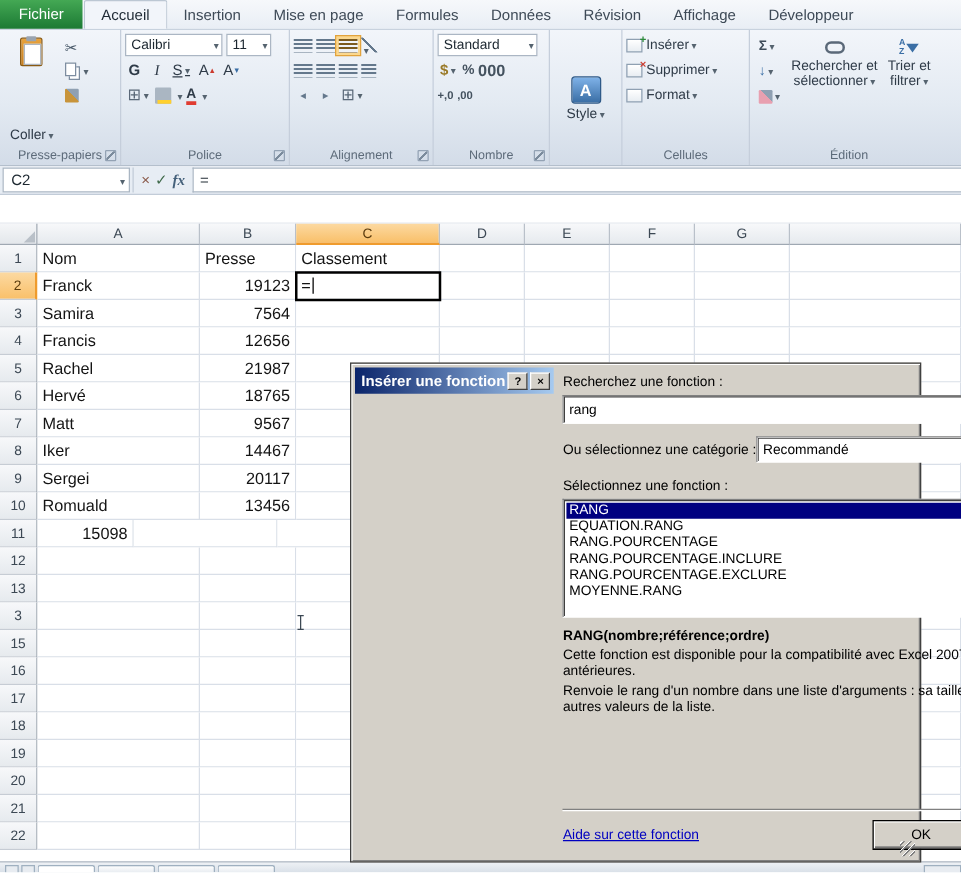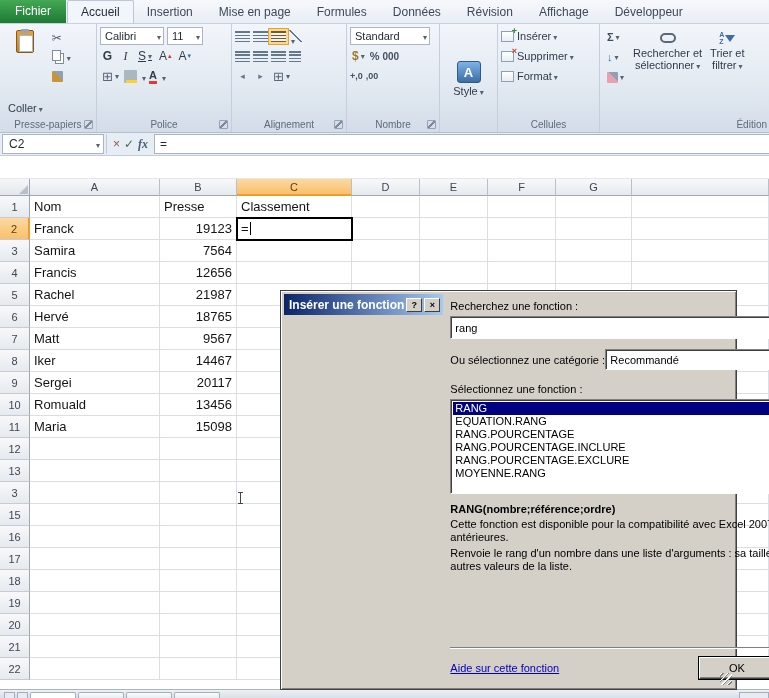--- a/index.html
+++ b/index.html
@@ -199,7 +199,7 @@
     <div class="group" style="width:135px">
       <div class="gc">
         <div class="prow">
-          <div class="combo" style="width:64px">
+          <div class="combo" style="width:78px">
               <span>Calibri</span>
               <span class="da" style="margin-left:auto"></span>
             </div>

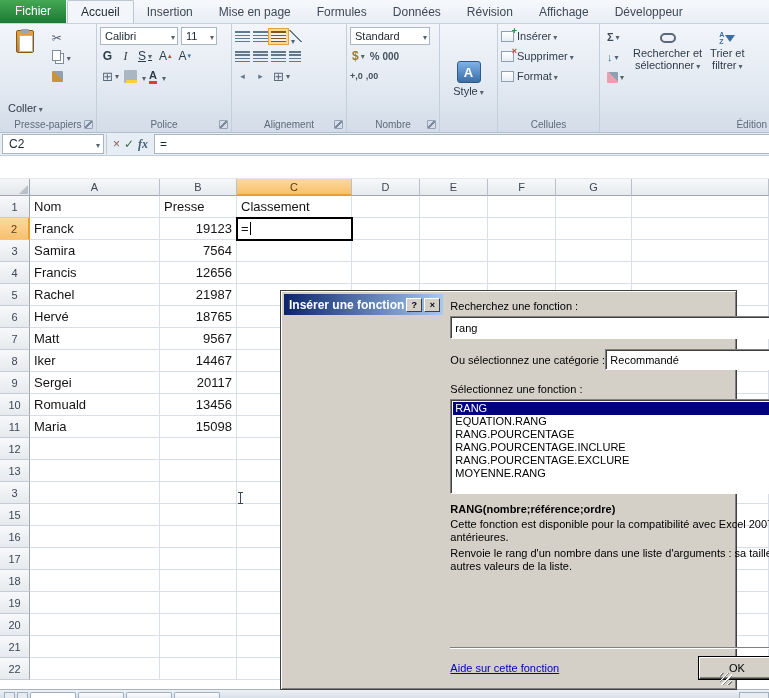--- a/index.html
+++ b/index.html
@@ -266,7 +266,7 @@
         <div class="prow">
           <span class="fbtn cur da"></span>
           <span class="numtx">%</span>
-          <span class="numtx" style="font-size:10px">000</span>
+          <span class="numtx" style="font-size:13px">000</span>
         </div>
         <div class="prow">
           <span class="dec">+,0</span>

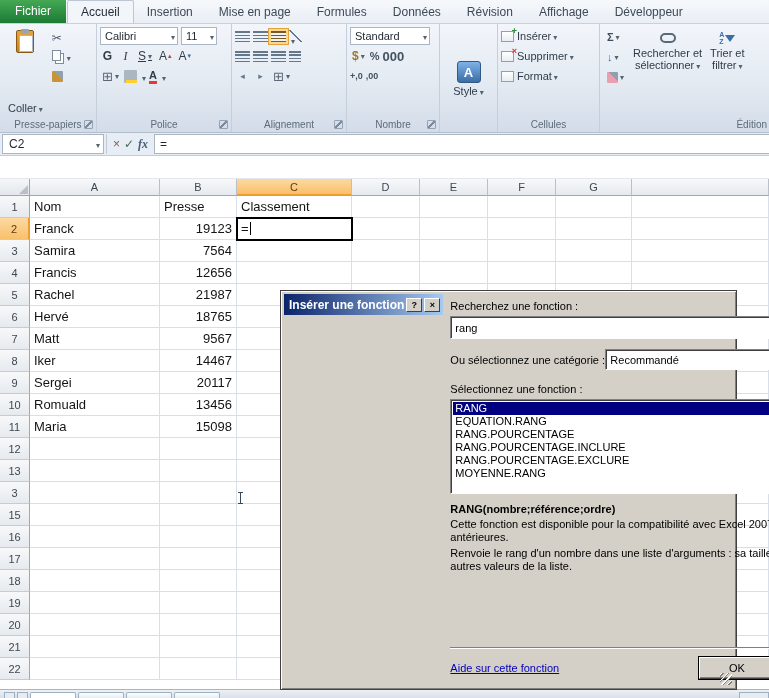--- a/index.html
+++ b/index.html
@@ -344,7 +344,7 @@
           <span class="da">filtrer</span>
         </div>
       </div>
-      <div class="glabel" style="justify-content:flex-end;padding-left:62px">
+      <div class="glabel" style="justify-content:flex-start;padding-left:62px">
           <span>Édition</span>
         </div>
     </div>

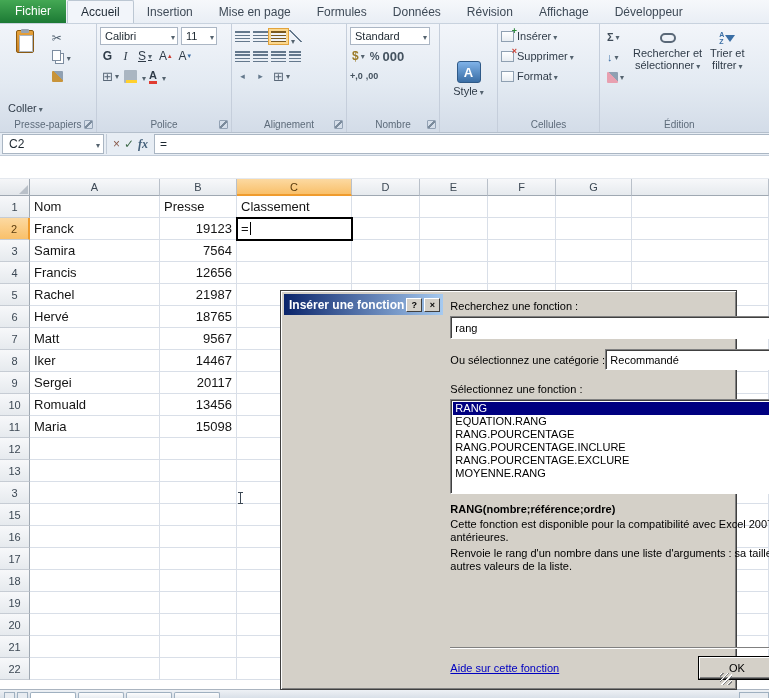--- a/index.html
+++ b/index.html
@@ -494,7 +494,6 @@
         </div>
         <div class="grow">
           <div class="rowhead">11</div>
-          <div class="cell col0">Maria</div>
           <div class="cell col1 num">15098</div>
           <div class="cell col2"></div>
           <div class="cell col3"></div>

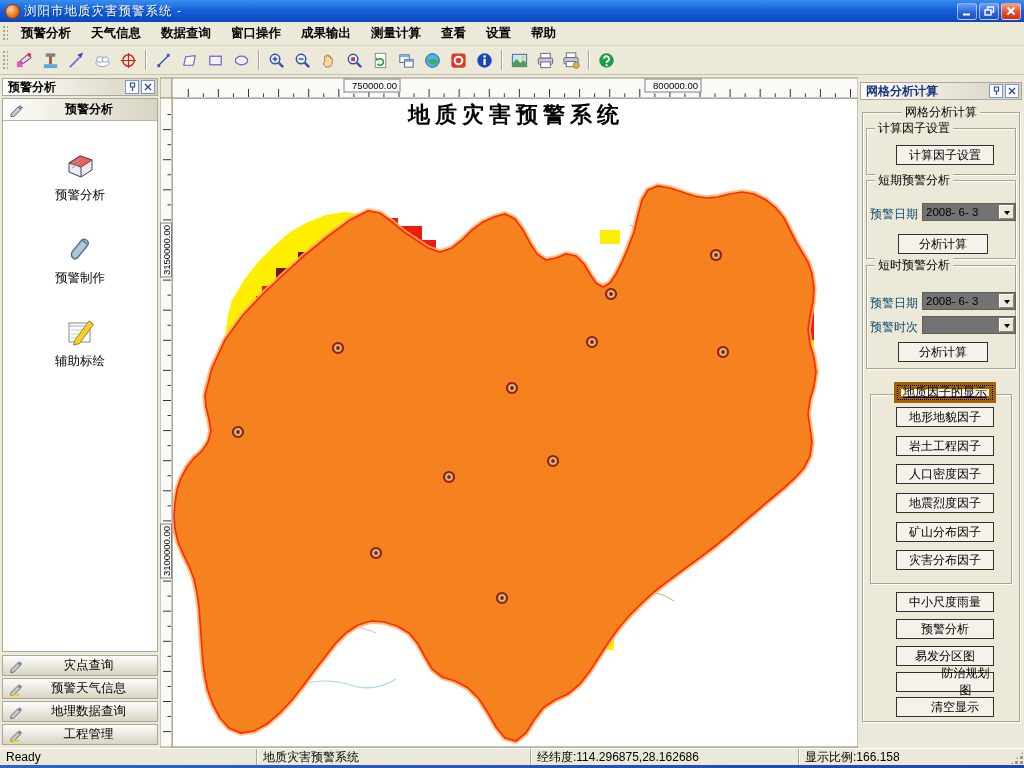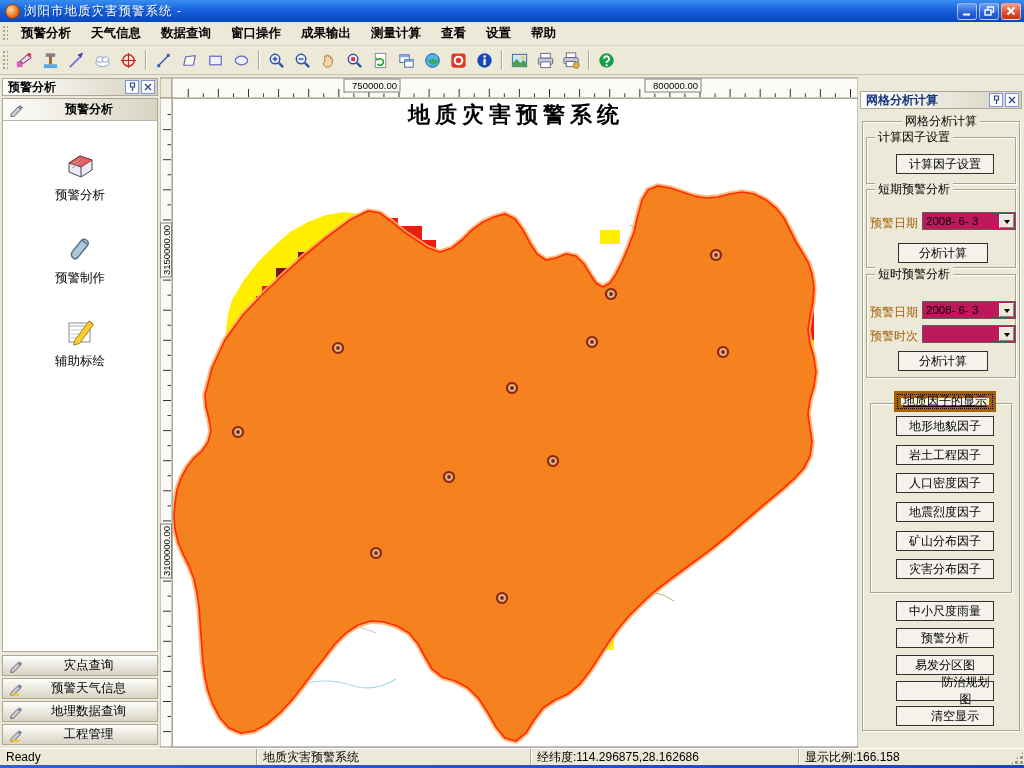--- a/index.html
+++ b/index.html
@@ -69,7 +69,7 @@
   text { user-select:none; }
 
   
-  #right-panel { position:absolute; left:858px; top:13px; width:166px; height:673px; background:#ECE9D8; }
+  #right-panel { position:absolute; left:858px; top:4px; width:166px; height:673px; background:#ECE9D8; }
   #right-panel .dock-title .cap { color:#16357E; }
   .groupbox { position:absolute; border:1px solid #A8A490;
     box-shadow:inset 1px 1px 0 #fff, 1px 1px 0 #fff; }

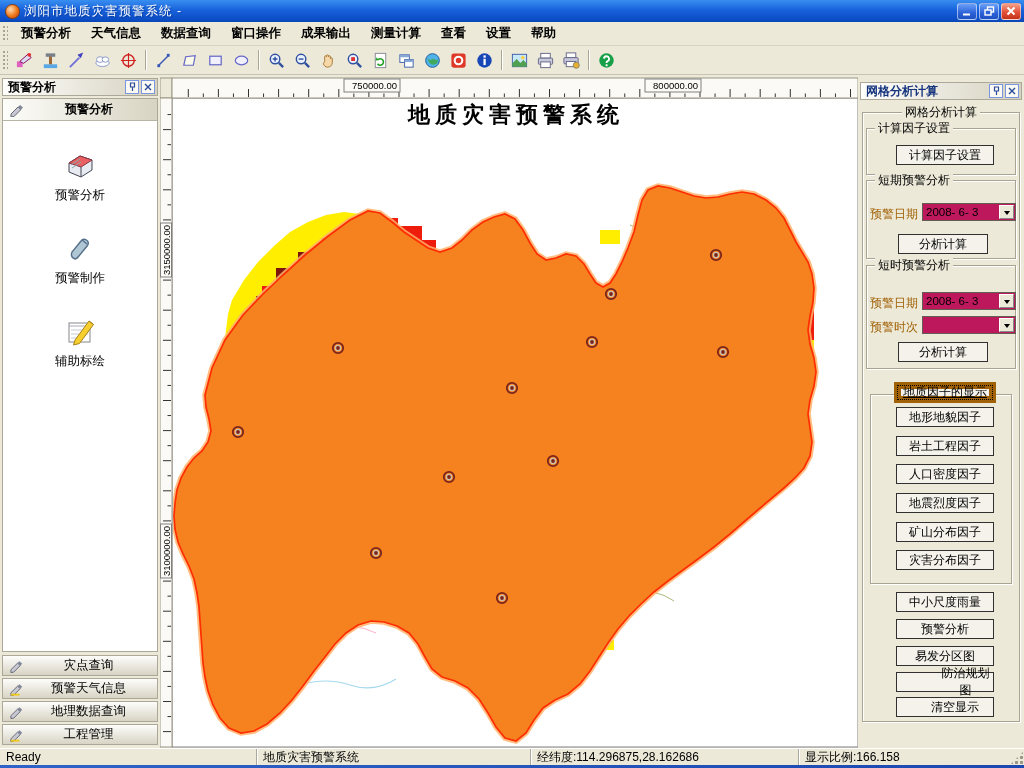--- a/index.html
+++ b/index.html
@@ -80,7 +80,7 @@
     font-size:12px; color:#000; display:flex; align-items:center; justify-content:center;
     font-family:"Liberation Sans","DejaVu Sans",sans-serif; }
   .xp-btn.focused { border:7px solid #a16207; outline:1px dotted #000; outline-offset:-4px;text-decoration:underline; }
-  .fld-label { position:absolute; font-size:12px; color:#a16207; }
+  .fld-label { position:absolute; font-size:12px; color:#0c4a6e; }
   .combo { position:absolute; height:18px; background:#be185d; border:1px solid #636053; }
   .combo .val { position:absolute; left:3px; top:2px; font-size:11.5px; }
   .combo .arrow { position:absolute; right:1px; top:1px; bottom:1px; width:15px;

════════════════

What you should do: Set down precisely the lines above between the line holding "-80,7 +80,7 @@" and the line holding "position:absolute; font-size:12px; color:#0c4a6e;", inclusive, and nothing beyond them.

Problem solution:
@@ -80,7 +80,7 @@
     font-size:12px; color:#000; display:flex; align-items:center; justify-content:center;
     font-family:"Liberation Sans","DejaVu Sans",sans-serif; }
   .xp-btn.focused { border:7px solid #a16207; outline:1px dotted #000; outline-offset:-4px;text-decoration:underline; }
-  .fld-label { position:absolute; font-size:12px; color:#a16207; }
+  .fld-label { position:absolute; font-size:12px; color:#0c4a6e; }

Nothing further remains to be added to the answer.